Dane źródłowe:
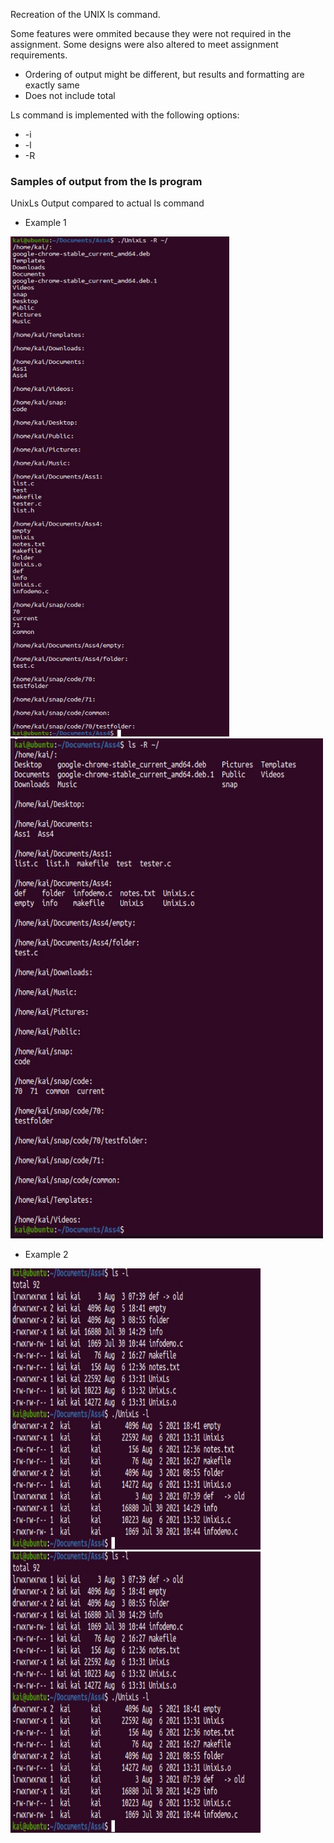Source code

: Recreation of the UNIX ls command.

Some features were ommited because they were not required in the assignment.
Some designs were also altered to meet assignment requirements.

* Ordering of output might be different, but results and formatting are exactly same
* Does not include total
  
Ls command is implemented with the following options: 

* -i 
* -l 
* -R
  
### Samples of output from the ls program

UnixLs Output compared to actual ls command 

* Example 1
<p align="left">
  <a href="https://github.com/RedDogClifford/Unix-Ls/">
    <img src="/Sample_Images/sample_output_1_part1.jpg" alt="sample_1" width="350" height="800">
    <img src="/Sample_Images/sample_output_1_part2.jpg" alt="sample_1" width="500" height="800">
  </a>
</p>

* Example 2
<p align="left">
  <a href="https://github.com/RedDogClifford/Unix-Ls/">
    <img src="/Sample_Images/sample_output_2.jpg" alt="sample_1" width="400" height="450">
    <img src="/Sample_Images/sample_output_2.jpg" alt="sample_1" width="400" height="450">
  </a>
</p>

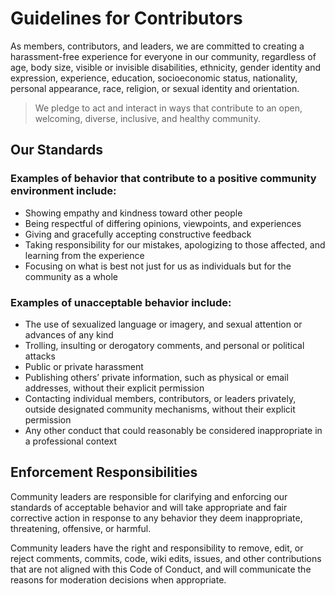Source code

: # Guidelines for Contributors

As members, contributors, and leaders, we are committed to creating a harassment-free experience for everyone in our
community, regardless of age, body size, visible or invisible disabilities, ethnicity, gender identity and expression,
experience, education, socioeconomic status, nationality, personal appearance, race, religion, or sexual identity and
orientation.

> We pledge to act and interact in ways that contribute to an open, welcoming, diverse, inclusive, and healthy
> community.

## Our Standards

### Examples of behavior that contribute to a positive community environment include:

- Showing empathy and kindness toward other people
- Being respectful of differing opinions, viewpoints, and experiences
- Giving and gracefully accepting constructive feedback
- Taking responsibility for our mistakes, apologizing to those affected, and learning from the experience
- Focusing on what is best not just for us as individuals but for the community as a whole

### Examples of unacceptable behavior include:

- The use of sexualized language or imagery, and sexual attention or advances of any kind
- Trolling, insulting or derogatory comments, and personal or political attacks
- Public or private harassment
- Publishing others’ private information, such as physical or email addresses, without their explicit permission
- Contacting individual members, contributors, or leaders privately, outside designated community mechanisms, without
  their explicit permission
- Any other conduct that could reasonably be considered inappropriate in a professional context

## Enforcement Responsibilities

Community leaders are responsible for clarifying and enforcing our standards of acceptable behavior and will take
appropriate and fair corrective action in response to any behavior they deem inappropriate, threatening, offensive, or
harmful.

Community leaders have the right and responsibility to remove, edit, or reject comments, commits, code, wiki edits,
issues, and other contributions that are not aligned with this Code of Conduct, and will communicate the reasons for
moderation decisions when appropriate.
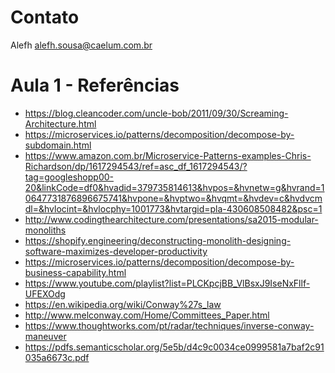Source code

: # Contato

Alefh
alefh.sousa@caelum.com.br

# Aula 1 - Referências

- https://blog.cleancoder.com/uncle-bob/2011/09/30/Screaming-Architecture.html
- https://microservices.io/patterns/decomposition/decompose-by-subdomain.html
- https://www.amazon.com.br/Microservice-Patterns-examples-Chris-Richardson/dp/1617294543/ref=asc_df_1617294543/?tag=googleshopp00-20&linkCode=df0&hvadid=379735814613&hvpos=&hvnetw=g&hvrand=10647731876896675741&hvpone=&hvptwo=&hvqmt=&hvdev=c&hvdvcmdl=&hvlocint=&hvlocphy=1001773&hvtargid=pla-430608508482&psc=1
- http://www.codingthearchitecture.com/presentations/sa2015-modular-monoliths
- https://shopify.engineering/deconstructing-monolith-designing-software-maximizes-developer-productivity
- https://microservices.io/patterns/decomposition/decompose-by-business-capability.html
- https://www.youtube.com/playlist?list=PLCKpcjBB_VlBsxJ9IseNxFllf-UFEXOdg
- https://en.wikipedia.org/wiki/Conway%27s_law
- http://www.melconway.com/Home/Committees_Paper.html
- https://www.thoughtworks.com/pt/radar/techniques/inverse-conway-maneuver
- https://pdfs.semanticscholar.org/5e5b/d4c9c0034ce0999581a7baf2c91035a6673c.pdf
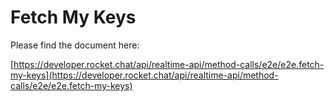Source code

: # Fetch My Keys

Please find the document here: 

[https://developer.rocket.chat/api/realtime-api/method-calls/e2e/e2e.fetch-my-keys](https://developer.rocket.chat/api/realtime-api/method-calls/e2e/e2e.fetch-my-keys)

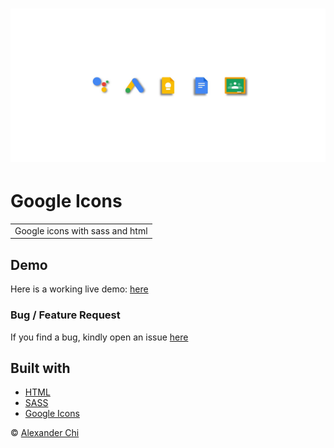# ![google-icons](https://raw.githubusercontent.com/alexandercddev/google-icons/master/src/assets/images/preview.jpg)
# Google Icons
<table>
<tr>
<td>
    Google icons with sass and html
</td>
</tr>
</table>


## Demo
Here is a working live demo: [here](https://alexandercds.github.io/google-icons/)

### Bug / Feature Request

If you find a bug, kindly open an issue [here](https://github.com/alexandercds/google-icons/issues/new)

## Built with 

- [HTML](https://reactjs.org/)
- [SASS](https://sass-lang.com/)  
- [Google Icons](https://ssl.gstatic.com/gb/images/p1_4d827a84.png)

© [Alexander Chi ](https://alexandercd.dev/)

(ZADANIE DO WYKONANIA) Zwróć bez zmian wiersze, zaczynając od wiersza z „## Our Standards” i kończąc na wierszu z „# Aula 1 - Referências”, oba włącznie. Obrazki pomiń.

(ROZWIĄZANIE ZADANIA)
## Our Standards

### Examples of behavior that contribute to a positive community environment include:

- Showing empathy and kindness toward other people
- Being respectful of differing opinions, viewpoints, and experiences
- Giving and gracefully accepting constructive feedback
- Taking responsibility for our mistakes, apologizing to those affected, and learning from the experience
- Focusing on what is best not just for us as individuals but for the community as a whole

### Examples of unacceptable behavior include:

- The use of sexualized language or imagery, and sexual attention or advances of any kind
- Trolling, insulting or derogatory comments, and personal or political attacks
- Public or private harassment
- Publishing others’ private information, such as physical or email addresses, without their explicit permission
- Contacting individual members, contributors, or leaders privately, outside designated community mechanisms, without
  their explicit permission
- Any other conduct that could reasonably be considered inappropriate in a professional context

## Enforcement Responsibilities

Community leaders are responsible for clarifying and enforcing our standards of acceptable behavior and will take
appropriate and fair corrective action in response to any behavior they deem inappropriate, threatening, offensive, or
harmful.

Community leaders have the right and responsibility to remove, edit, or reject comments, commits, code, wiki edits,
issues, and other contributions that are not aligned with this Code of Conduct, and will communicate the reasons for
moderation decisions when appropriate.
Source code

: # Contato

Alefh
alefh.sousa@caelum.com.br

# Aula 1 - Referências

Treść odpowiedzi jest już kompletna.